Com a incerteza política aumentada a partir das novas pressões contra o presidente da República, diminuiu a confiança quanto às condições de emprego e às finanças familiares

O Estado de S.Paulo

27 Junho 2017 | 03h00

Inflação em queda é um dos poucos sinais de otimismo nas projeções e sondagens divulgadas nos últimos dias, mas nem essa previsão é suficiente para animar o consumidor e movimentar mais intensamente o varejo. Com as famílias ainda pouco dispostas a gastar e a se endividar, a indústria tem pouco estímulo para aumentar a produção e recompor estoques, exceto no caso das empresas mais envolvidas na exportação. Com a incerteza política aumentada a partir das novas pressões contra o presidente da República, diminuiu a confiança quanto às condições de emprego e às finanças familiares, segundo a pesquisadora Viviane Seda Bitencourt, da Fundação Getúlio Vargas (FGV), coordenadora da Sondagem de Expectativas do Consumidor.
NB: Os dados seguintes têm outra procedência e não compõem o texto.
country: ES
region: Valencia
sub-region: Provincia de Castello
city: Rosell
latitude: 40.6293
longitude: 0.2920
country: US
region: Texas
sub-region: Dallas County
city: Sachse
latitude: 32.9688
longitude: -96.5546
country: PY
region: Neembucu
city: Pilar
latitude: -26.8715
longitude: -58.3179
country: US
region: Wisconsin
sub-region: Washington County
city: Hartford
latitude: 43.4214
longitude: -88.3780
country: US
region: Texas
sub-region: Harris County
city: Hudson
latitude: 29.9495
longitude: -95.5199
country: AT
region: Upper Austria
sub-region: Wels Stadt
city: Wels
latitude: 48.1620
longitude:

O índice de confiança caiu 1,9 ponto em junho, para 82,3 pontos, e com isso se anulou o ganho observado em maio. A pouca disposição de ir às compras é evidenciada também pelo indicador da Confederação Nacional da Indústria (CNI). O resultado pouco variou de maio para junho, com recuo de 101 para 100,5 pontos, número 7,4% inferior à média da série iniciada em 2001.

Mesmo a aposta na baixa da inflação tem alcance limitado, como indica a pesquisa Focus, conduzida semanalmente pelo Banco Central (BC) com uma centena de instituições financeiras e consultorias. A mediana das projeções captadas na pesquisa aponta aumento de preços de 3,48% em 2017, 4,30% em 2018 e 4,25% em 2019. Os números previstos para este ano e para o próximo são menores que os da semana anterior, mas o indicado para 2019 é uma repetição.
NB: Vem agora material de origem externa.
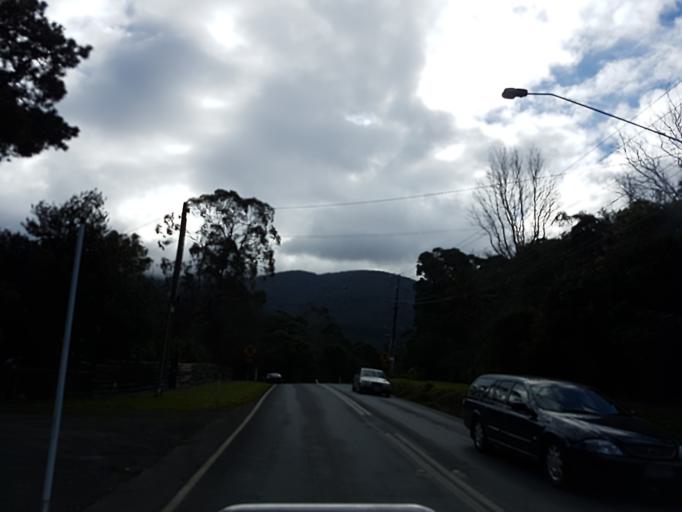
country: AU
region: Victoria
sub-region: Yarra Ranges
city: Millgrove
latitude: -37.7568
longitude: 145.6532
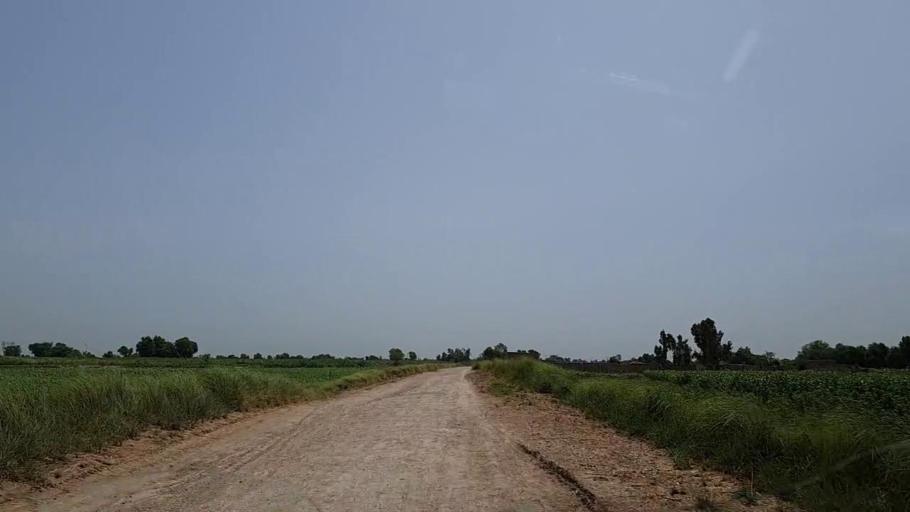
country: PK
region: Sindh
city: Naushahro Firoz
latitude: 26.8433
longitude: 67.9912
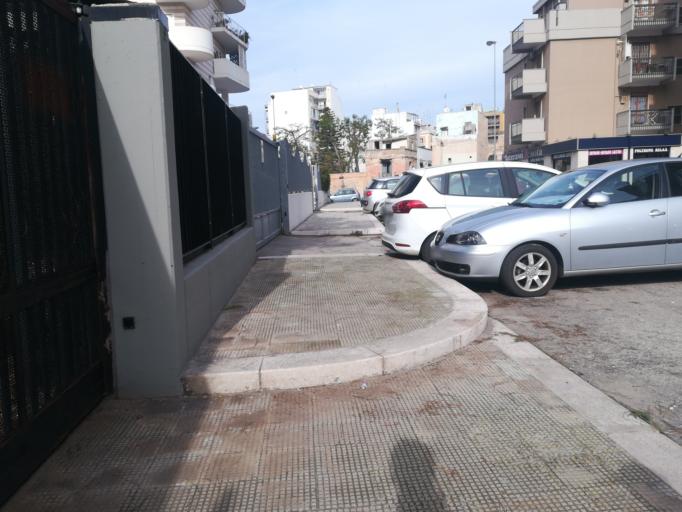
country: IT
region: Apulia
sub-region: Provincia di Bari
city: Bari
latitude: 41.1171
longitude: 16.8834
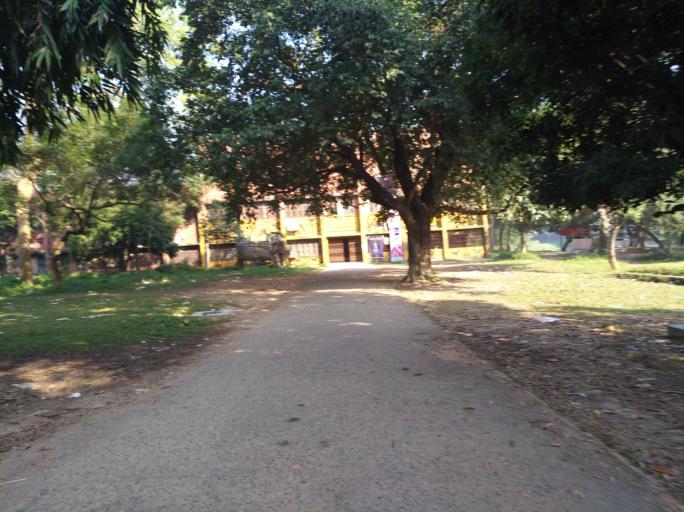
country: BD
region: Dhaka
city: Tungi
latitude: 23.8872
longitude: 90.2660
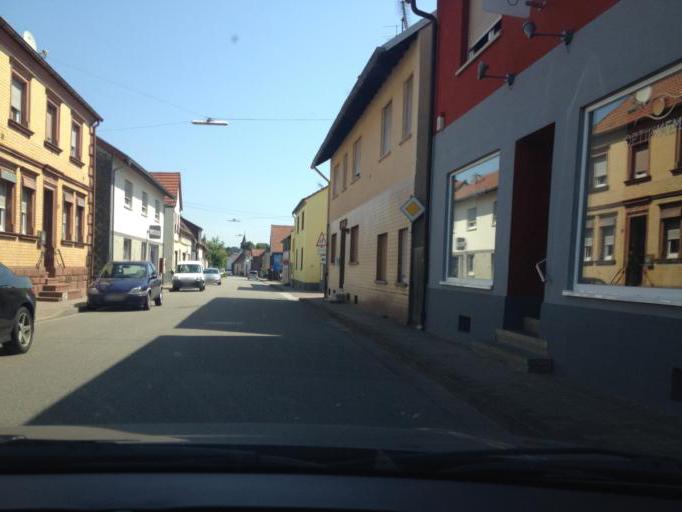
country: DE
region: Rheinland-Pfalz
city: Hutschenhausen
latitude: 49.4244
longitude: 7.4985
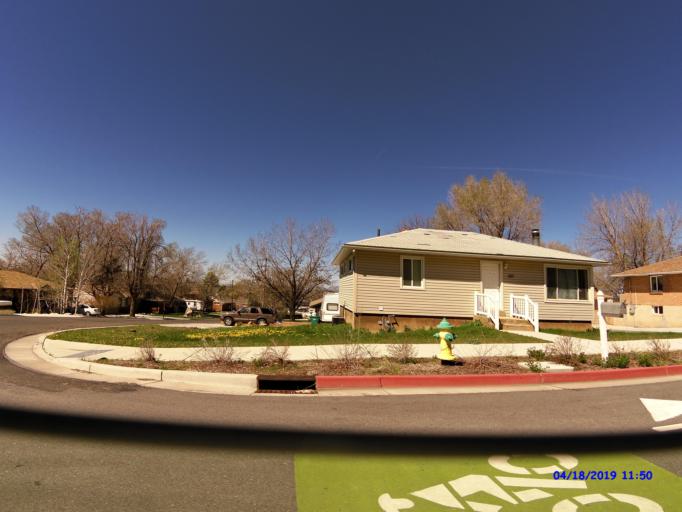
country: US
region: Utah
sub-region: Weber County
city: Harrisville
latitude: 41.2651
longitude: -111.9479
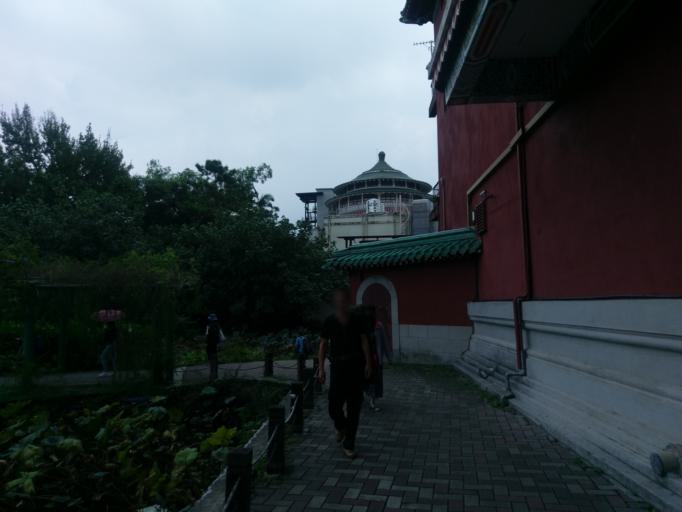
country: TW
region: Taipei
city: Taipei
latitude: 25.0317
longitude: 121.5112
Os economistas do mercado parecem ter pouco ou nenhum motivo para esperar nos próximos dois anos inflação muito abaixo da atual meta de 4,5%. Para eles, além disso, a taxa básica de juros, determinada pelo BC, estará em 8,5% no fim deste ano e permanecerá nesse nível até o fim de 2019, de acordo com as estimativas. Há pouca esperança, aparentemente, de um avanço maior no controle da inflação medida pelo Índice Nacional de Preços ao Consumidor Amplo (IPCA).
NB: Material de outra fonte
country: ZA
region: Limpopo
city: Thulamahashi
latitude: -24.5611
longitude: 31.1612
Talvez uma redução da meta anual para 4,25%, na reunião do Conselho Monetário Nacional (CMN), na quinta-feira, reforce a expectativa de uma contenção maior das pressões inflacionárias. Mas convém, antes de avançar no assunto, esperar a decisão do CMN, formado pelos ministros da Fazenda e do Planejamento e pelo presidente do BC.

Por enquanto, a perspectiva de preços mais contidos está fortemente associada ao cenário de baixo crescimento econômico. A recessão pode ter sido superada, mas as previsões para evolução do Produto Interno Bruto (PIB) continuam muito moderadas. De fato, têm piorado. Em quatro semanas a projeção para 2017 passou de 0,49% para 0,39%. A estimativa para 2018 recuou de 2,48% para 2,10% nesse período. A estimativa para 2019 ficou em 2,50%, mesmo número apontado na semana anterior.

A expectativa quanto à produção industrial é especialmente sombria. A expansão estimada para este ano passou de 1,30% há quatro semanas para 0,55%. Para 2018, essa projeção caiu em uma semana de 2,50% para 2,30%. Se confirmadas essas previsões, a indústria continuará ainda por muito tempo operando bem abaixo do ritmo anterior à recessão. Uma das consequências será uma recuperação muito lenta de empregos formais classificados como decentes, tanto pelos salários quanto pela segurança contratual e pelos benefícios complementares.

Um quadro político mais estável, com avanço mais seguro dos ajustes e reformas, com certeza produzirá a confiança necessária para o aumento do consumo, o crescimento da produção industrial e a retomada do investimento na capacidade produtiva. Esses investimentos, tanto no setor privado quanto na infraestrutura, serão essenciais para o aumento do potencial produtivo e, portanto, para a elevação da capacidade de crescimento econômico e de criação de empregos. É ilusório apostar no descolamento duradouro entre economia e política, se faltar ao governo força para promover os ajustes, mudanças e investimentos indispensáveis.